### Exercise objective:
Within the records below, repeat each line exactly but keep every picture out of the copy.

-- Opening Marker --

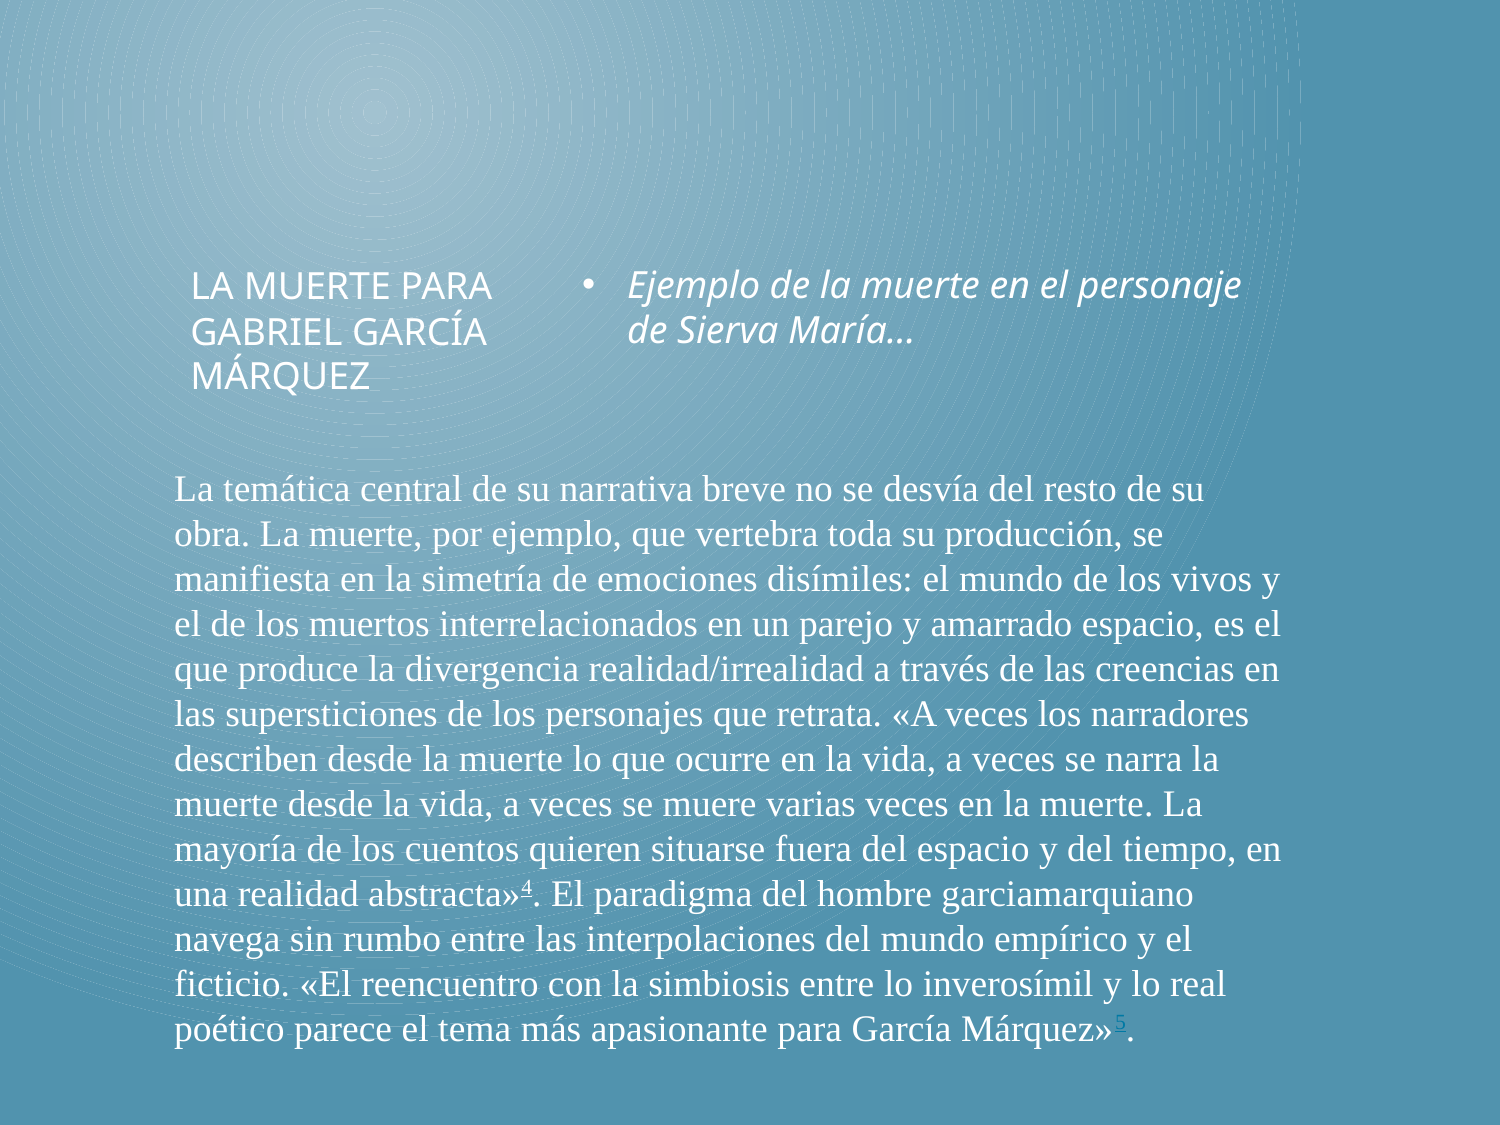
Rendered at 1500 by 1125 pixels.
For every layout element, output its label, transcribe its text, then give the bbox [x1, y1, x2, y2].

list Ejemplo de la muerte en el personaje de Sierva María… [566, 253, 1260, 456]
text_box La temática central de su narrativa breve no se desvía del resto de su obra. La muerte, por ejemplo, que vertebra toda su producción, se manifiesta en la simetría de emociones disímiles: el mundo de los vivos y el de los muertos interrelacionados en un parejo y amarrado espacio, es el que produce la divergencia realidad/irrealidad a través de las creencias en las supersticiones de los personajes que retrata. «A veces los narradores describen desde la muerte lo que ocurre en la vida, a veces se narra la muerte desde la vida, a veces se muere varias veces en la muerte. La mayoría de los cuentos quieren situarse fuera del espacio y del tiempo, en una realidad abstracta»4. El paradigma del hombre garciamarquiano navega sin rumbo entre las interpolaciones del mundo empírico y el ficticio. «El reencuentro con la simbiosis entre lo inverosímil y lo real poético parece el tema más apasionante para García Márquez»5. [159, 456, 1300, 1056]
title La muerte para Gabriel García Márquez [175, 254, 516, 456]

-- Closing Marker --

### Output of the task:
Rendered at 1500 by 1125 pixels.
For every layout element, output its label, transcribe its text, then give the bbox [x1, y1, x2, y2].

list Ejemplo de la muerte en el personaje de Sierva María… [566, 253, 1260, 456]
text_box La temática central de su narrativa breve no se desvía del resto de su obra. La muerte, por ejemplo, que vertebra toda su producción, se manifiesta en la simetría de emociones disímiles: el mundo de los vivos y el de los muertos interrelacionados en un parejo y amarrado espacio, es el que produce la divergencia realidad/irrealidad a través de las creencias en las supersticiones de los personajes que retrata. «A veces los narradores describen desde la muerte lo que ocurre en la vida, a veces se narra la muerte desde la vida, a veces se muere varias veces en la muerte. La mayoría de los cuentos quieren situarse fuera del espacio y del tiempo, en una realidad abstracta»4. El paradigma del hombre garciamarquiano navega sin rumbo entre las interpolaciones del mundo empírico y el ficticio. «El reencuentro con la simbiosis entre lo inverosímil y lo real poético parece el tema más apasionante para García Márquez»5. [159, 456, 1300, 1056]
title La muerte para Gabriel García Márquez [175, 254, 516, 456]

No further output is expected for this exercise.